Um dia, o homem cheio de passado disse-me presente e começámos a viver juntos. É o avô da Clara.

Os miúdos são muitas vezes uma arma de arremesso no meio de tudo o que os adultos não conseguem digerir. Ou não querem. Porque justamente por sermos adultos devemos saber que não há lados bons ou maus: há ângulos que nos fazem ver a vida de diferentes maneiras, mas o último olhar deve ser este: todos temos direito a procurar a felicidade: um direito inalienável.

São curiosas as famílias ou os amigos que se posicionam de um lado ou de outro quando todos podemos viver em harmonia com ambos.
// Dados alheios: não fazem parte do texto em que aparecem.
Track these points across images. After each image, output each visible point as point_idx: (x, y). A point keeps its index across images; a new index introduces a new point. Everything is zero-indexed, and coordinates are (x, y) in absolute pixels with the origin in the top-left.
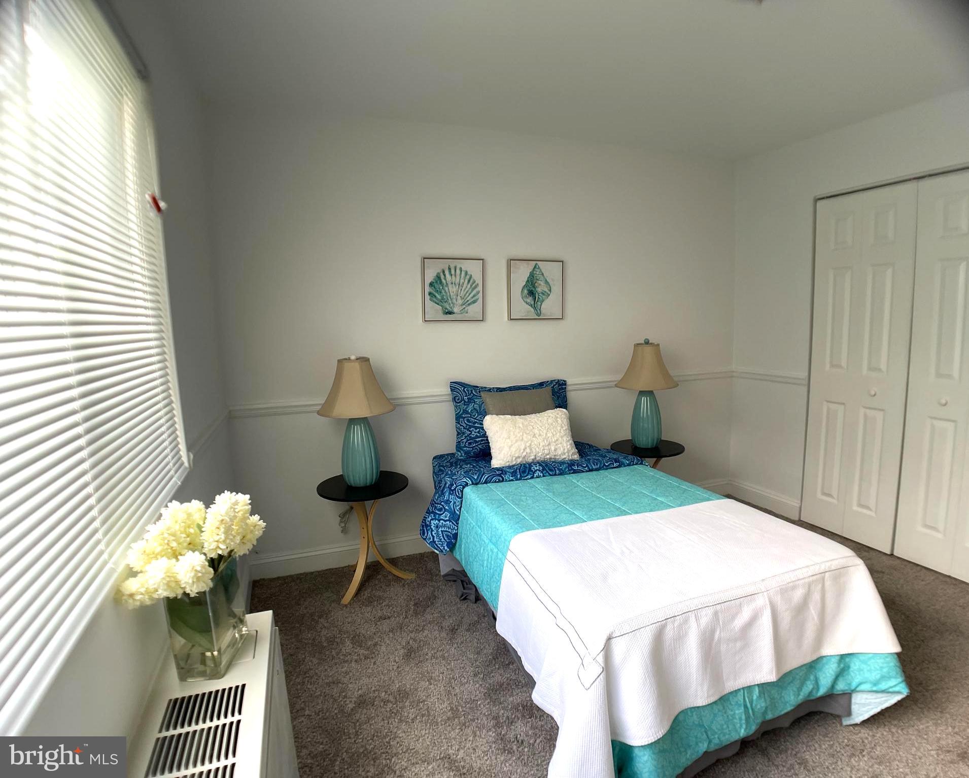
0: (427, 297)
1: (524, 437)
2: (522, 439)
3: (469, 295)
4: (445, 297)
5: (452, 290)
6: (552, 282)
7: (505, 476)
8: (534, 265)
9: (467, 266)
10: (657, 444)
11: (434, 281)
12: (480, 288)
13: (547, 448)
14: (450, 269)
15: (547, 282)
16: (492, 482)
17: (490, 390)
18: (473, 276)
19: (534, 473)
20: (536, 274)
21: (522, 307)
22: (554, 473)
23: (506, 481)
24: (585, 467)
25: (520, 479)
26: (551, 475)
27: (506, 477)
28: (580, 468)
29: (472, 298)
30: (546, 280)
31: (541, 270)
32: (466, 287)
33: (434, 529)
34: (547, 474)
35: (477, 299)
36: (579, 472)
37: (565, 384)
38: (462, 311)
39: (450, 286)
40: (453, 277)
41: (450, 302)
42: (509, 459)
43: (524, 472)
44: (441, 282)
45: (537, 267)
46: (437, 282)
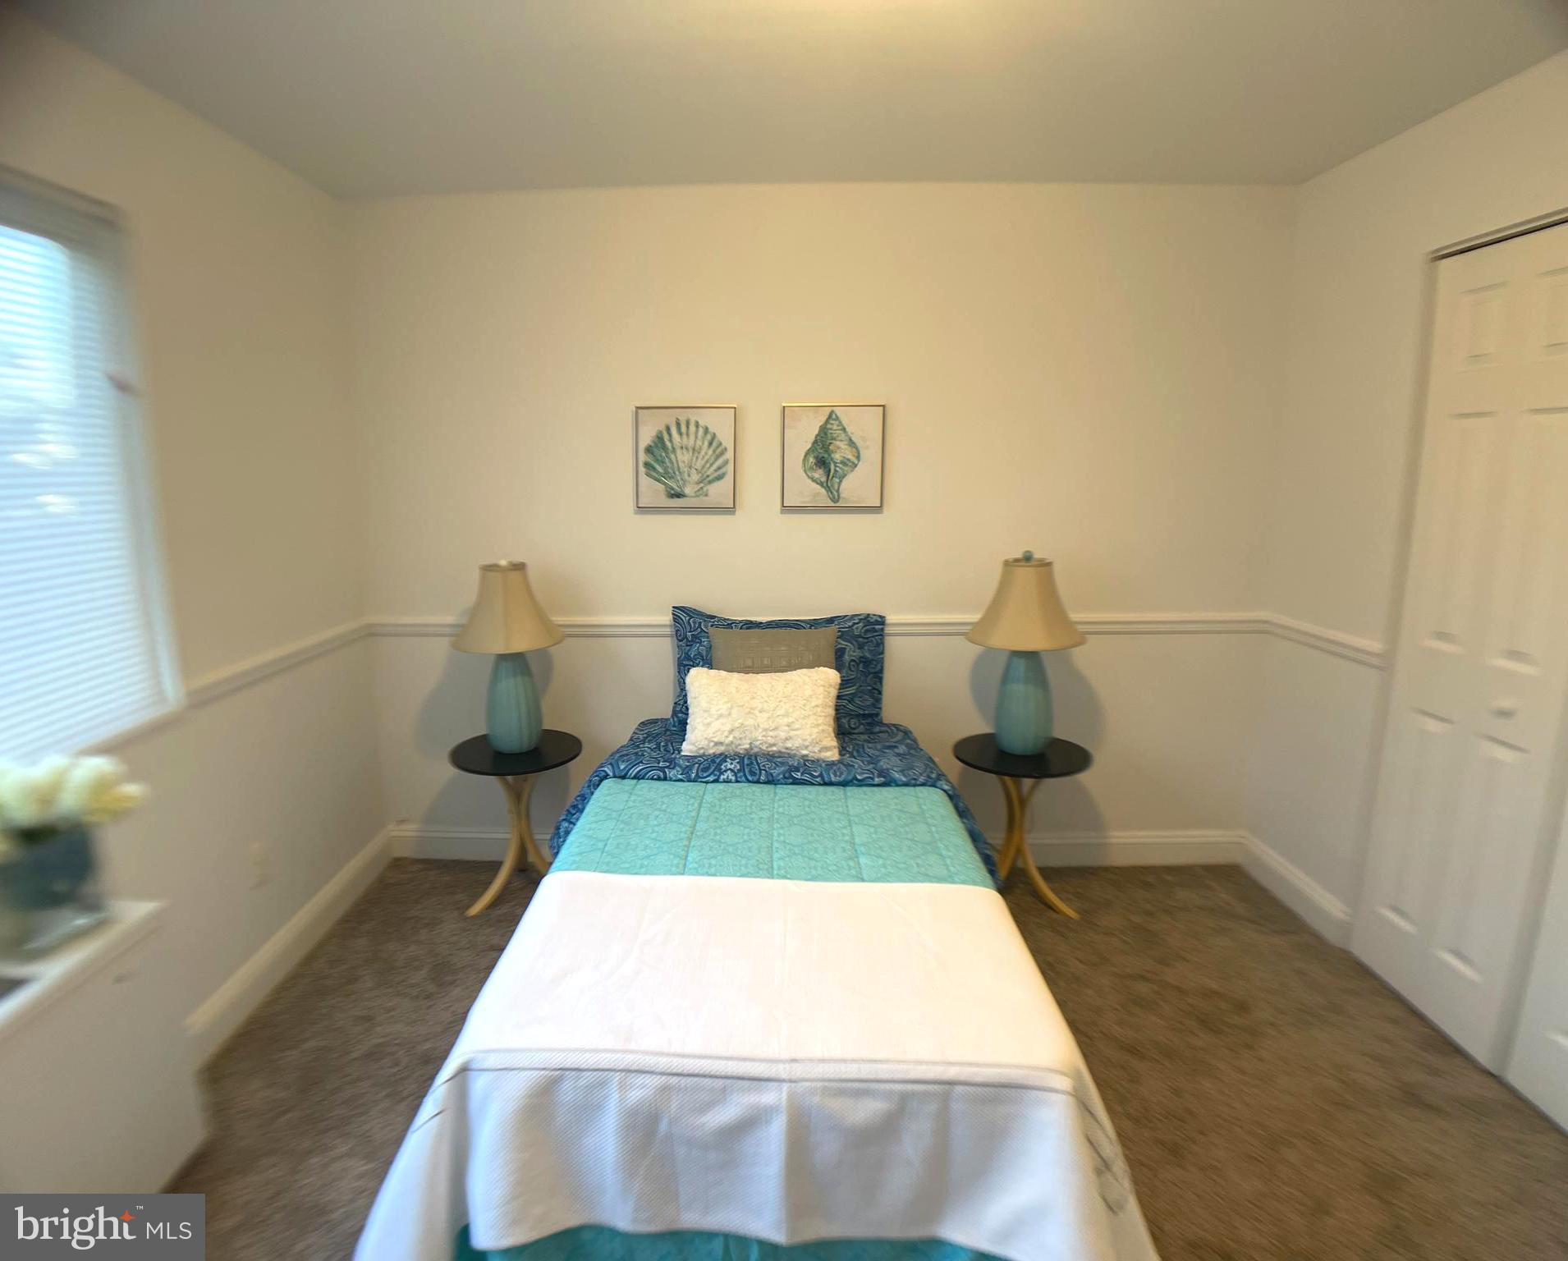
0: (642, 469)
1: (732, 711)
3: (711, 465)
4: (670, 469)
5: (683, 457)
6: (862, 443)
8: (828, 414)
9: (705, 418)
11: (653, 444)
12: (729, 455)
13: (771, 733)
14: (678, 425)
15: (851, 443)
16: (647, 779)
17: (730, 625)
18: (717, 434)
19: (722, 773)
20: (831, 429)
21: (806, 488)
22: (755, 779)
23: (671, 780)
24: (817, 777)
25: (690, 780)
26: (750, 781)
27: (671, 773)
28: (806, 777)
29: (716, 471)
30: (851, 440)
31: (840, 422)
34: (743, 778)
35: (725, 473)
37: (883, 623)
38: (698, 493)
39: (679, 452)
40: (685, 436)
41: (679, 478)
43: (705, 769)
44: (664, 447)
45: (834, 416)
46: (657, 446)
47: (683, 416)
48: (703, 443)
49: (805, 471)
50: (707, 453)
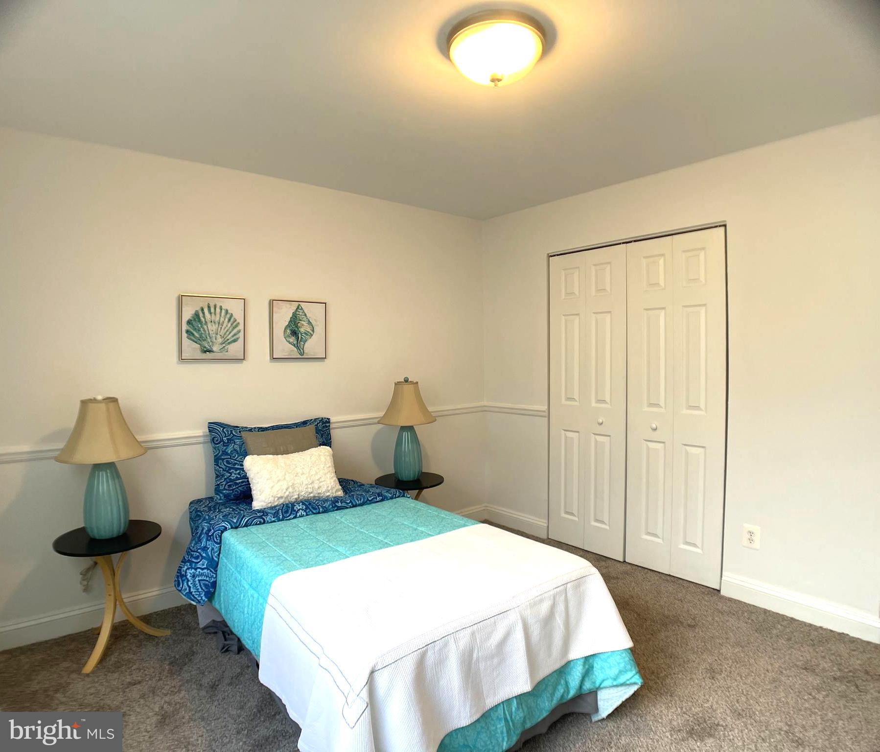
0: (185, 335)
1: (286, 476)
2: (285, 479)
3: (230, 333)
4: (203, 335)
5: (212, 328)
6: (315, 323)
7: (266, 518)
8: (297, 306)
9: (227, 305)
10: (418, 476)
11: (192, 319)
12: (241, 327)
13: (310, 486)
14: (209, 307)
15: (309, 323)
16: (253, 525)
17: (251, 430)
18: (234, 315)
19: (297, 512)
20: (299, 315)
21: (284, 347)
22: (318, 511)
23: (268, 522)
24: (349, 503)
25: (282, 520)
26: (314, 514)
27: (268, 519)
28: (344, 504)
29: (233, 336)
30: (309, 321)
31: (303, 311)
32: (227, 326)
33: (190, 578)
34: (311, 512)
35: (238, 338)
36: (343, 509)
37: (329, 422)
39: (209, 325)
40: (213, 315)
41: (209, 340)
42: (271, 499)
43: (287, 512)
44: (200, 320)
45: (300, 308)
46: (195, 320)
47: (212, 303)
48: (225, 320)
49: (285, 337)
50: (227, 325)
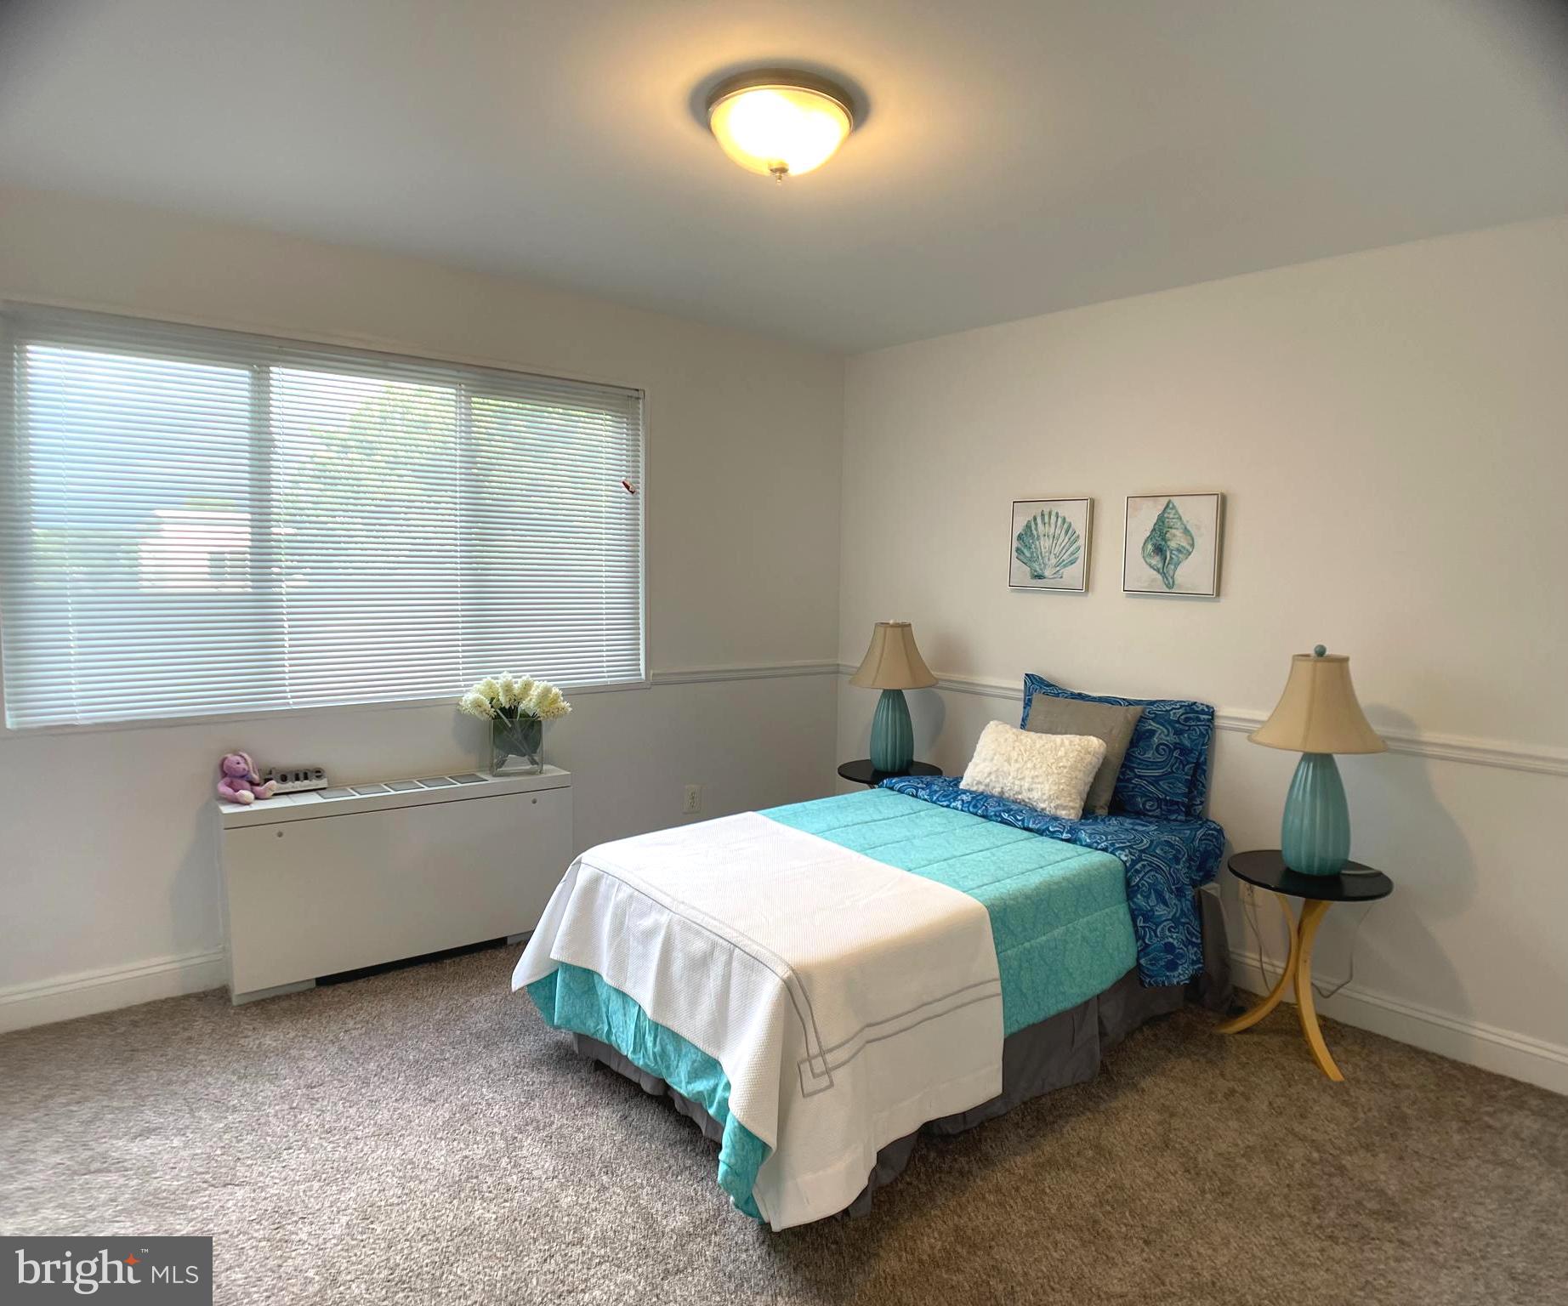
0: (1015, 554)
3: (1066, 552)
4: (1035, 555)
5: (1045, 544)
6: (1196, 529)
8: (1166, 503)
9: (1065, 510)
11: (1024, 533)
12: (1082, 542)
15: (1186, 531)
18: (1073, 525)
20: (1168, 518)
21: (1144, 574)
29: (1070, 556)
30: (1186, 528)
31: (1177, 511)
32: (1064, 539)
35: (1077, 558)
37: (1210, 713)
38: (1055, 576)
39: (1042, 540)
40: (1047, 525)
41: (1041, 561)
44: (1031, 535)
45: (1171, 506)
47: (1046, 508)
48: (1061, 532)
49: (1144, 558)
Não será por isso que somos adultos?

As pessoas comportam-se surpreendentemente como crianças (menos crescidas do que Clara) quando sistematicamente negam ao outro a possibilidade de ser feliz, e, pior, sentem-se na obrigação de ficar de um dos lados. Lamento se vos vou dizer algo que não sabem: não há lados. Há vidas. Há escolhas quando as podemos ter. A saúde não é uma garantia (infelizmente) para ninguém. O trabalho que parecia o de uma vida, pode acabar de um dia para o outro. O mundo tornou-se o lugar mais instável para habitar. Por que razão temos de dar o amor como garantido? Nem os nossos filhos – que, aparentemente com propriedade, chamamos ‘nossos’, um dia vão estar longe de nós a seguir a sua vida sem capacidade para absorver a nossa. Não, lamento, nada é garantido, mas é legítimo que cada um procure a sua felicidade nem que seja já tarde, quando o tempo parecia já não estar do nosso lado.

A dada altura vivemos vidas em simultâneo e por vezes chega o dia em que sem o pré-aviso colado na porta, alguém nos toca à campainha para dizer: “acabou”. E nós arrumamo-nos, pegamos no que momentaneamente resta de nós e passamos dias para nos reconstruirmos mas chegamos lá. Chegamos quando queremos. E voltamos a tentar a felicidade se virmos nisso um objectivo a perseguir. Temos de dar um tempo à família e aos amigos para que também eles, na sua solidariedade, possam dar voz à incompreensão, mas depois, crescidos que somos, agregamos e não discriminamos. A nova mulher do pai não é uma megera só porque o levou. O novo namorado da mãe não é um infame só porque a apresenta agora a novos amigos e trouxe um filho com ele. As pessoas crescem e amadurecem para amar o próximo. Para o acolherem. Para ouvirem as suas razões. E se errarmos, sim, e se errarmos, os amigos e a família também lá estarão para nos ouvir. Por isso é que formamos uma equipa e não lhes chamamos adversários.

Não é mais simples gostar e agregar do que passar a vida a apontar o dedo?

Clara fez-me o desenho que eu trouxe intacto para casa. Um dia perguntou-me do fundo dos seus olhos claros: “quem é mais velho, tu ou o avô?”.

É quando perdemos a inocência que os julgamentos começam. E nunca vi ninguém sair ileso de um julgamento. Até quando aparentemente o ganha.